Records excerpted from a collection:
* Begin *
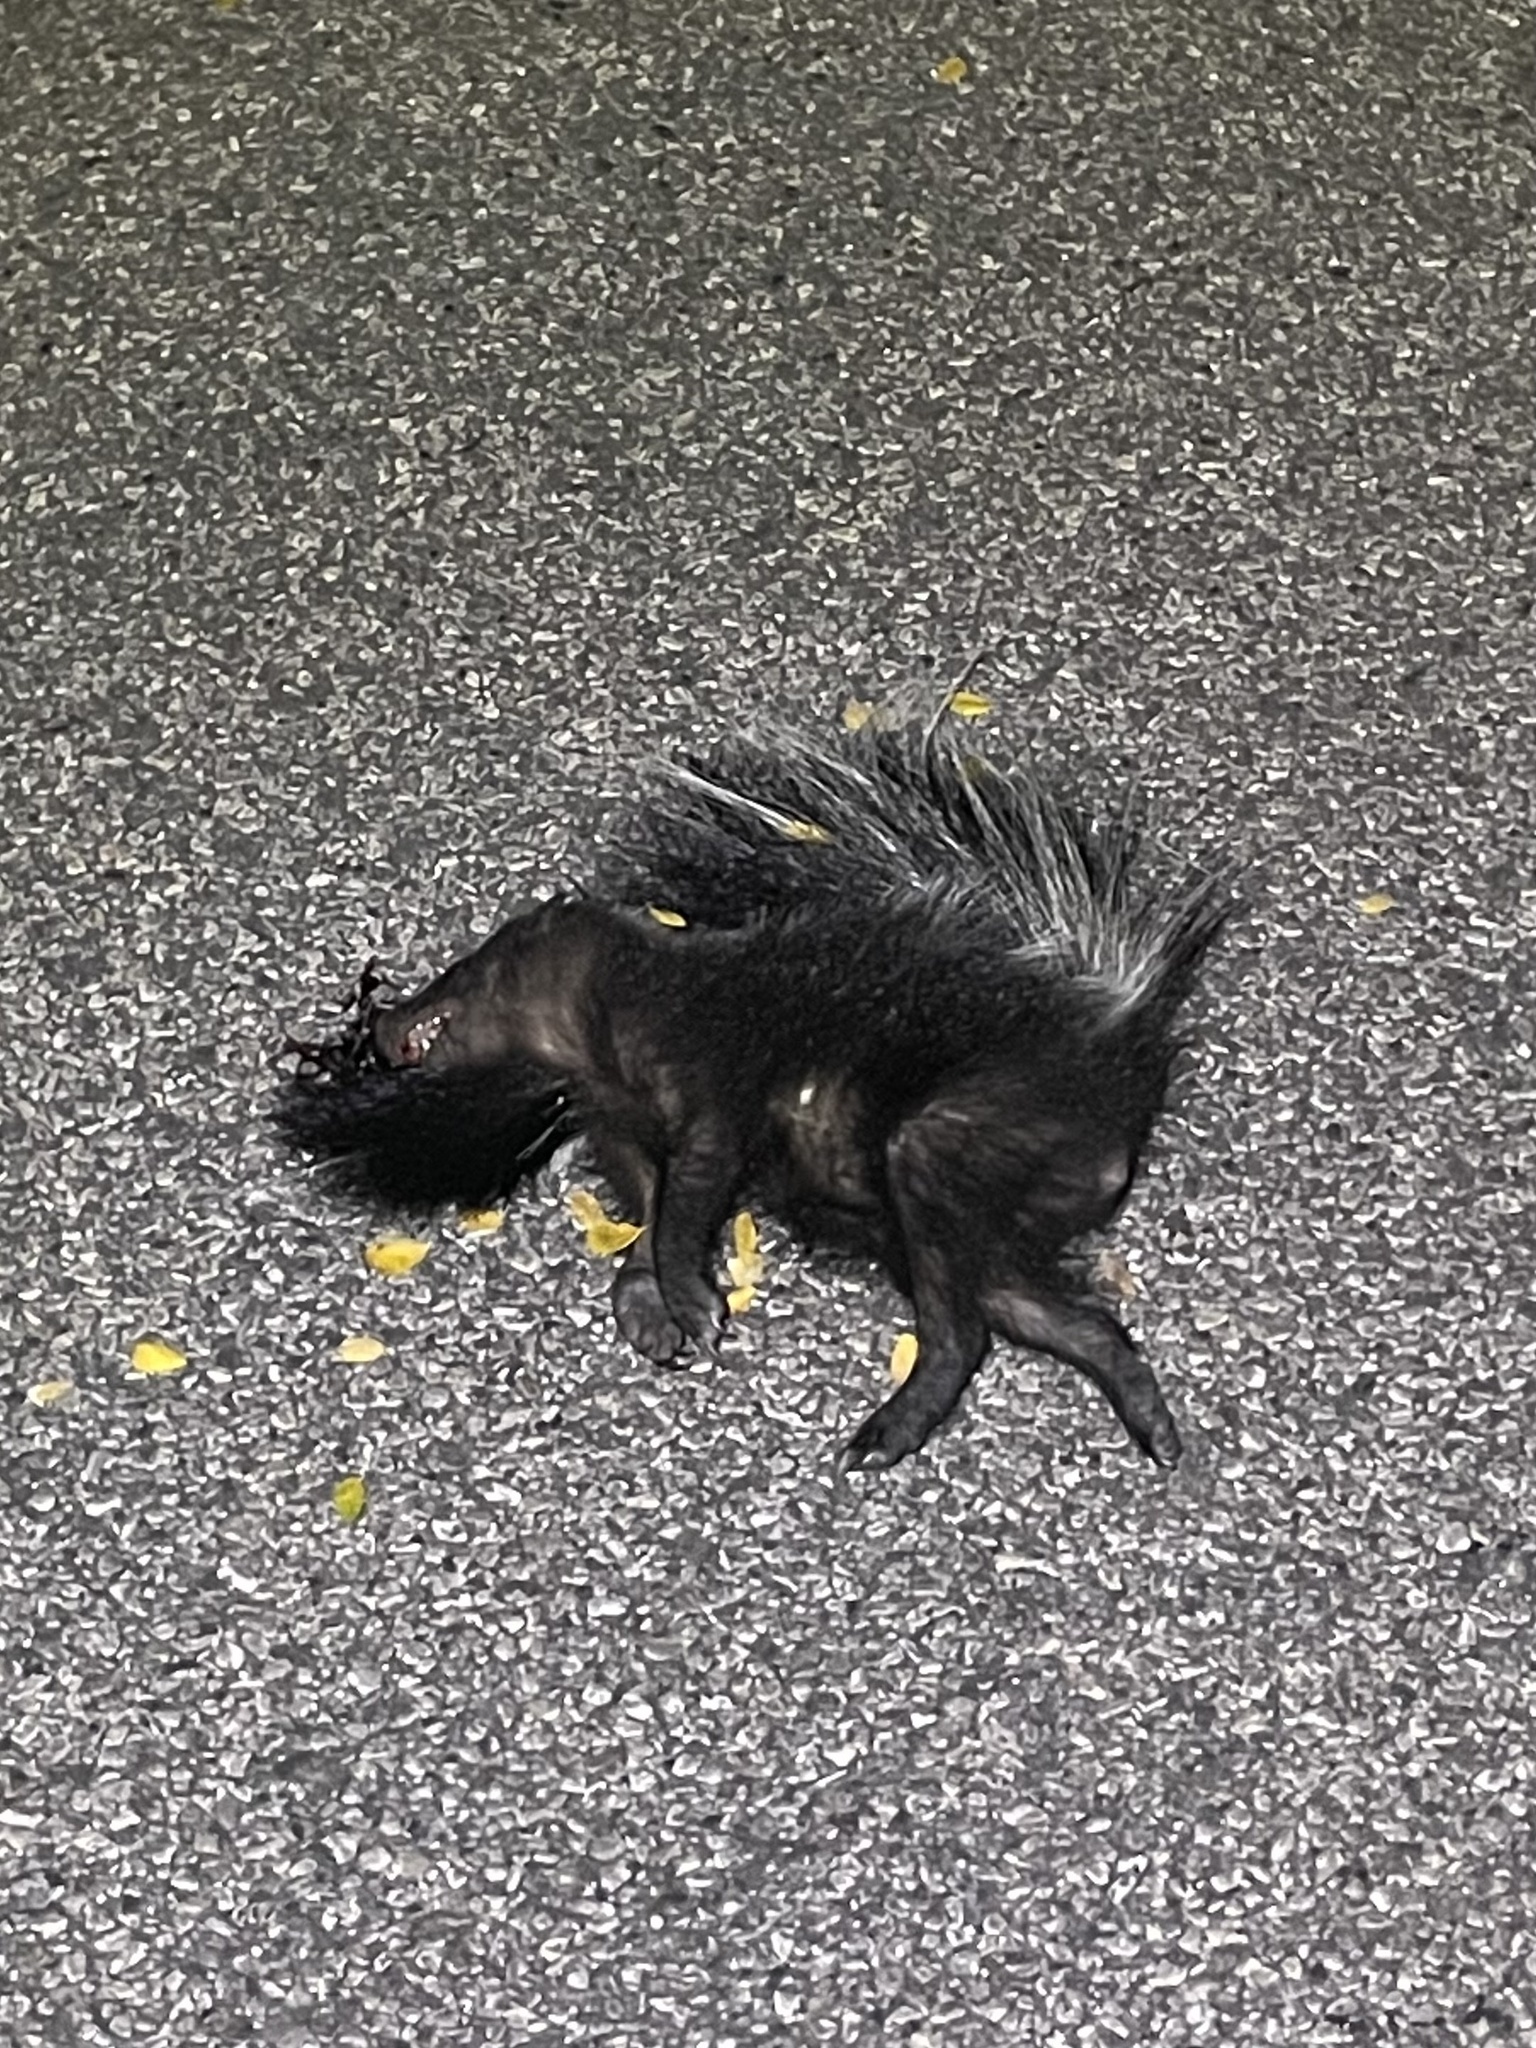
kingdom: Animalia
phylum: Chordata
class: Mammalia
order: Carnivora
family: Mephitidae
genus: Mephitis
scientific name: Mephitis mephitis
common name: Striped skunk
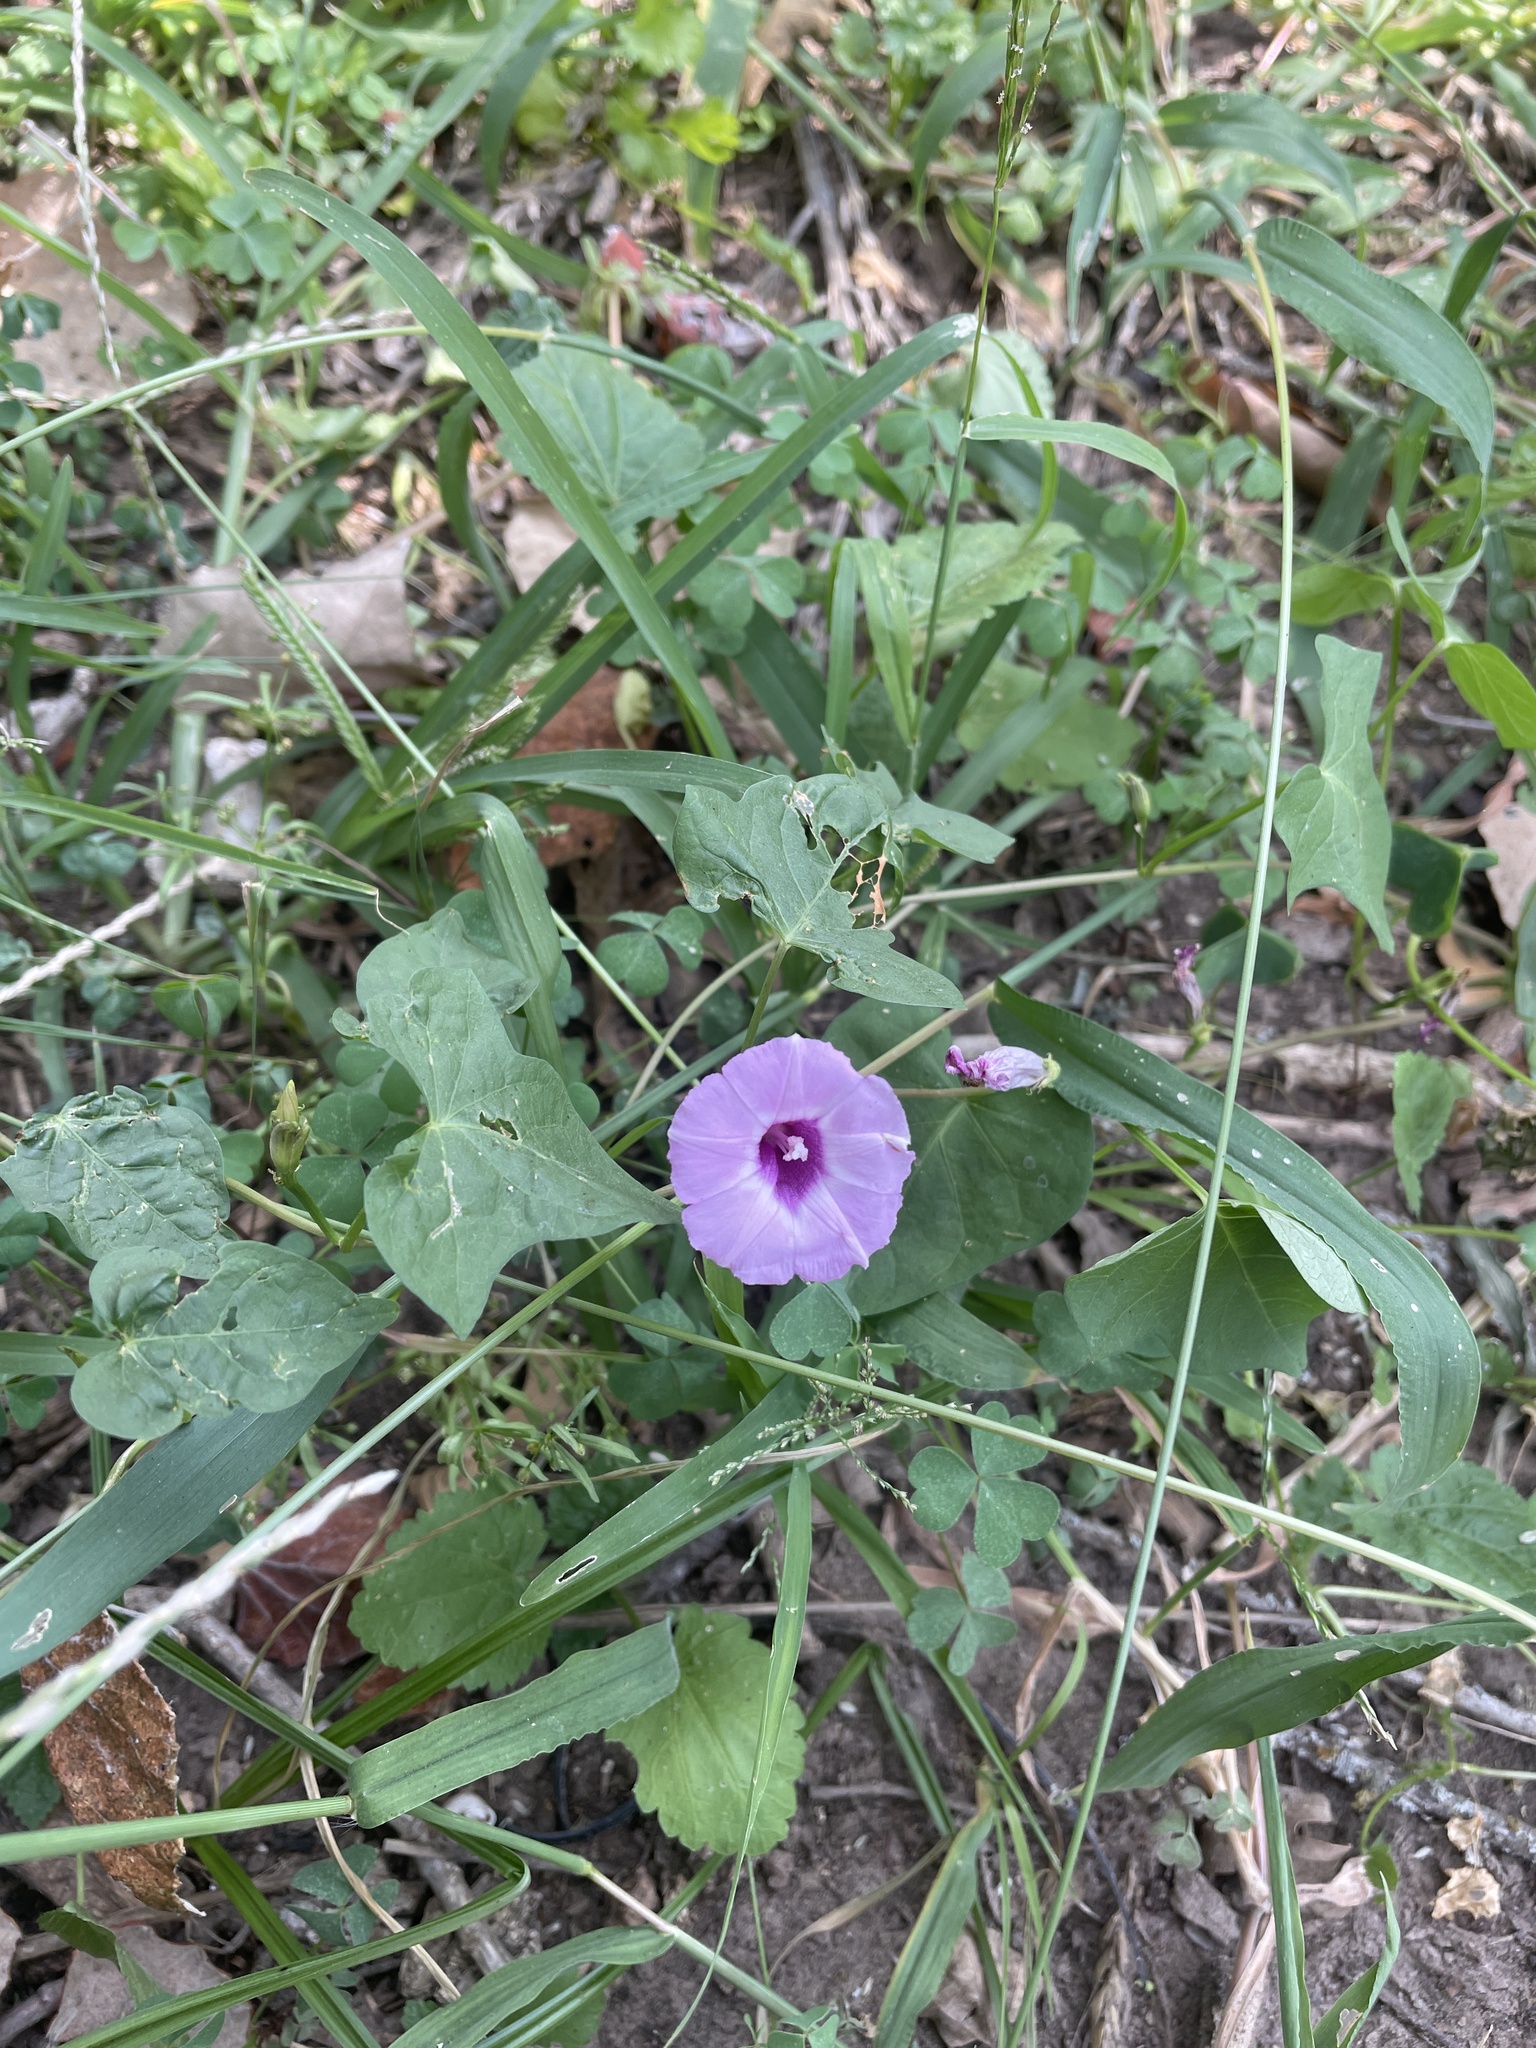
* End *
• **TASK TO COMPLETE**: Copy out every line of text from the records above word for word, leaving out the pictures.

• **TASK OUTPUT**:
kingdom: Animalia
phylum: Chordata
class: Mammalia
order: Carnivora
family: Mephitidae
genus: Mephitis
scientific name: Mephitis mephitis
common name: Striped skunk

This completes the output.